Transient choroidal ischaemia after PDT with verteporfin in AMD has been observed previously in human and animal studies.13,14,15
Tzekov and colleagues demonstrated histopathological changes in monkeys 9 months after a single session of PDT. They included fibrovascular proliferation in the choriocapillaris associated with closure, and RPE degeneration and necrosis.16
Another study showed perfusion defects in the choroid in patients receiving a single PDT. The defects started at 1 day and were still present at 3 months after PDT.17
In our study, there were no light‐microscopic abnormalities in the choroid (figs 1B and 2C), but the cellular and subcellular effects as well as the functional effects of long‐term PDT cannot be completely ruled out. The clinical effect of the multiple sessions of PDT on the choroid warrants further histopathological evaluation.
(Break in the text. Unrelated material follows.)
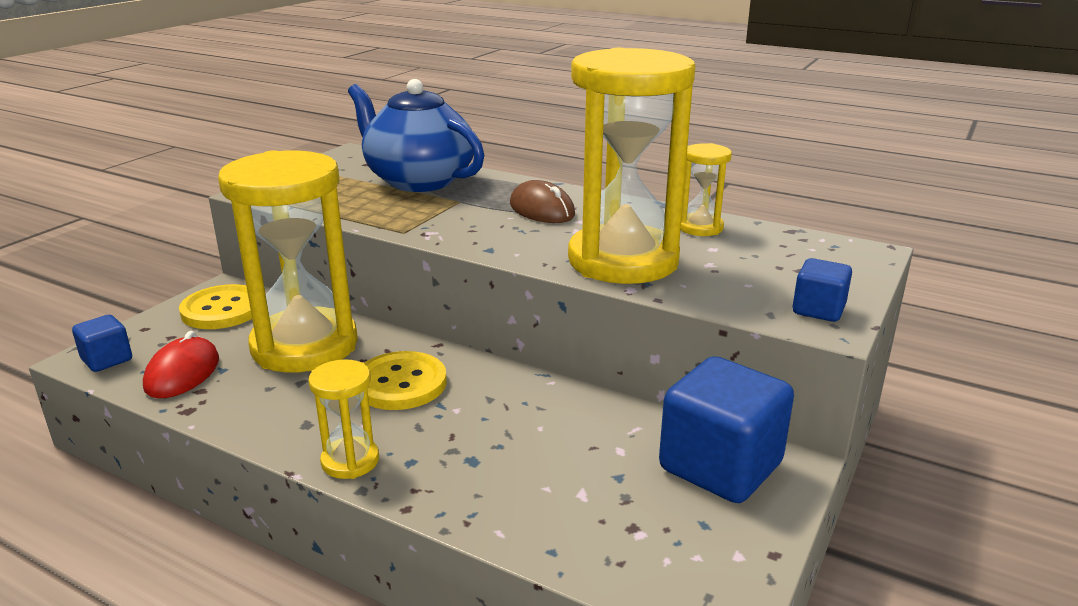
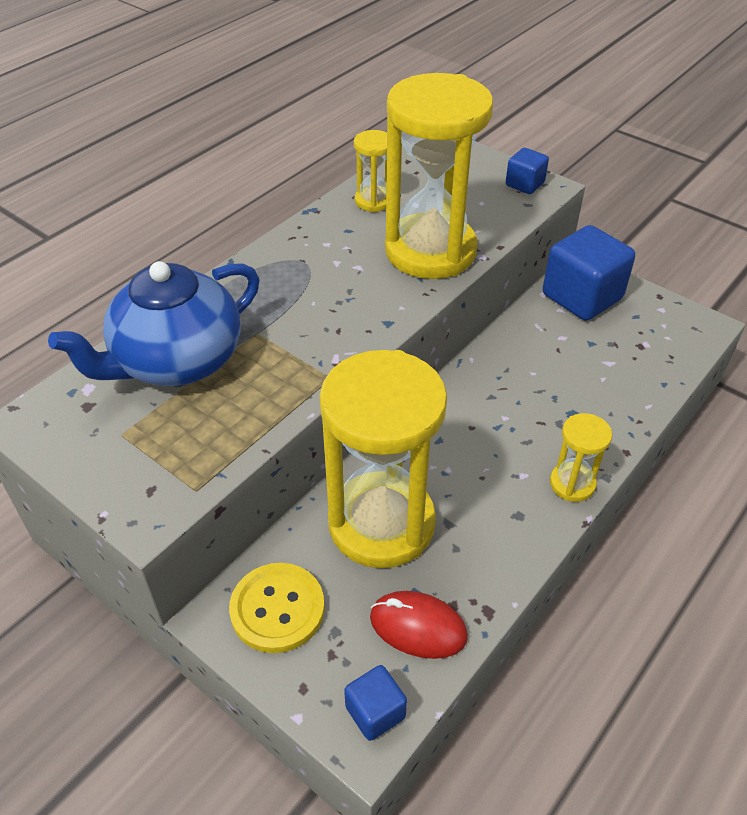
camera: 80 degrees left, 20 degrees up
(400, 383) = (462, 450): yellow button -> none
(542, 210) = (302, 280): brown mouse -> none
Patent blood vessels were present in the CNV in our cases after a single session of PDT. CNV growth is a dynamic process over time, with initiation, inflammatory active, and involutional or inflammatory inactive stages.12,18
RPE cells and macrophages interact with each other during the initiation stage of CNV by increased production of monocyte chemotactic protein by RPE.18
Macrophages and RPE express VEGF in the active inflammatory stage, thus stimulating angiogenesis. This is followed by an inactive inflammatory (involutional) stage with decreased production of cytokine, especially VEGF, and increased amount of fibrosis as CNV matures.18
A recent study showed that VEGF expression was significantly increased in RPE in CNV treated with PDT, shortly after the treatment.19
The balance between VEGF and pigment epithelium derived factor (PEDF) was disturbed in the CNV membranes following PDT, resulting in an increased VEGF to PEDF ratio in the RPE and stroma.20
This situation favours angiogenesis in the CNV. These findings are compatible with the persistence of patent blood vessels in the CNV after PDT in our cases, by recanalisation and/or angiogenesis.
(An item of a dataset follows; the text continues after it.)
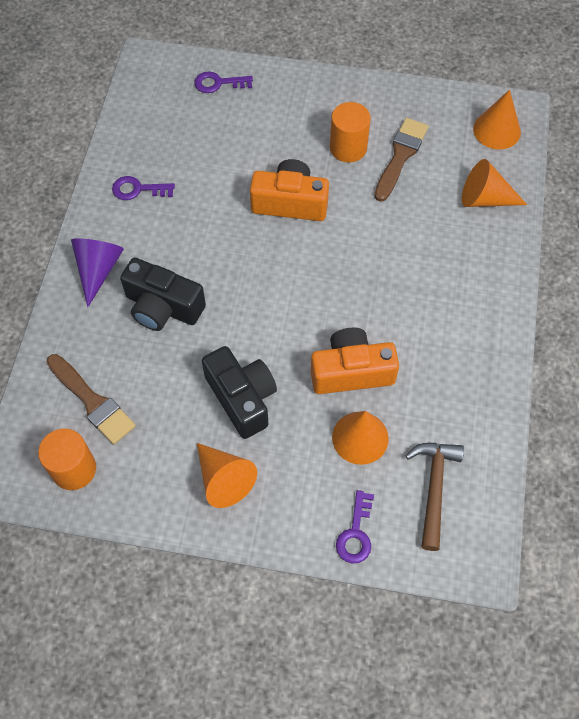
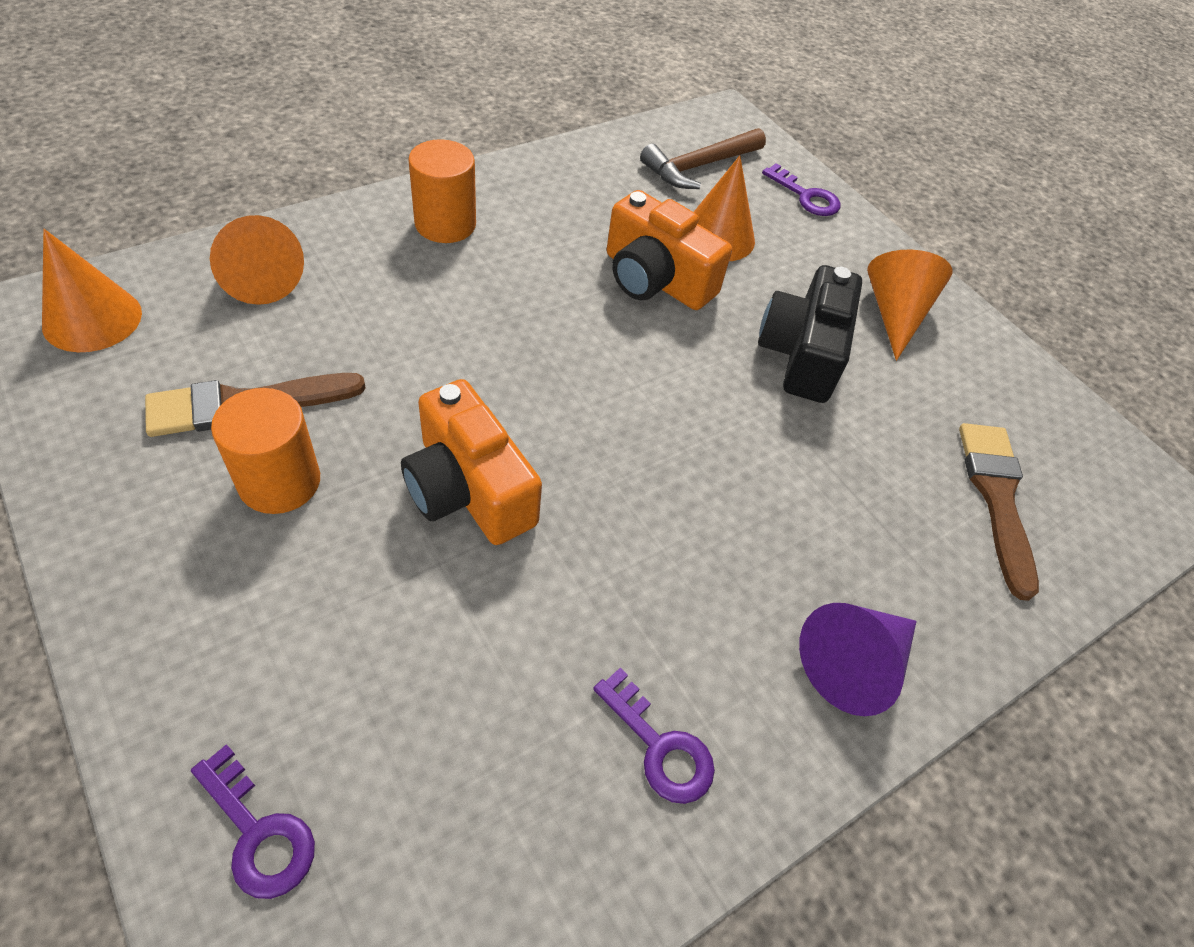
camera: 140 degrees left, 10 degrees down
(74, 469) = (1070, 451): orange cylinder -> orange cylinder (445, 224)
(163, 307) = (801, 522): black camera -> none
(356, 533) = (806, 196): purple key -> purple key turned 75 degrees clockwise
The median size of surgically excised CNV was 1980×325 µm in patients with AMD enrolled in the Submacular Surgery Trials (SST), and 1800×395 µm in patients with predominantly haemorrhagic lesions attributed to AMD.9
The CNV from our current cases 1 and 2 measured 400×70 µm and 700×170 µm, respectively, thus exhibiting a smaller size compared with the results from SST. Even though PDT does not result in the permanent closure of vascular channels in CNV, it appears to shorten the active stage of the CNV growth, thus accelerating the involutional stage.12
This corresponds to a smaller CNV size and preservation of photoreceptors. Limitations of our study included the limited number of the cases (2 eyes), the lack of detailed clinical information of the patients and lack of ultrastructural information.
Our first case received a single intravitreal injection of triamcinolone with the PDT. High doses of intravitreal triamcinolone (more than 4 mg) have been shown to cause structural changes such as destruction of photoreceptor outer segments and migration of macrophage‐like cells in the subretinal spaces in rabbits.21
For the purposes of our study, the dose of 4 mg in the vitreous of a human eye is equivalent to 0.5 or 1 mg in the rabbit eyes, so it is assumed that the triamcinolone had no tissue effect by light microscopy.
In summary, although involution with fibrous tissue proliferation occurred, PDT did not result in permanent occlusion of vascular channels in CNV. However, PDT does appear to limit the size of CNV and accelerates CNV involution.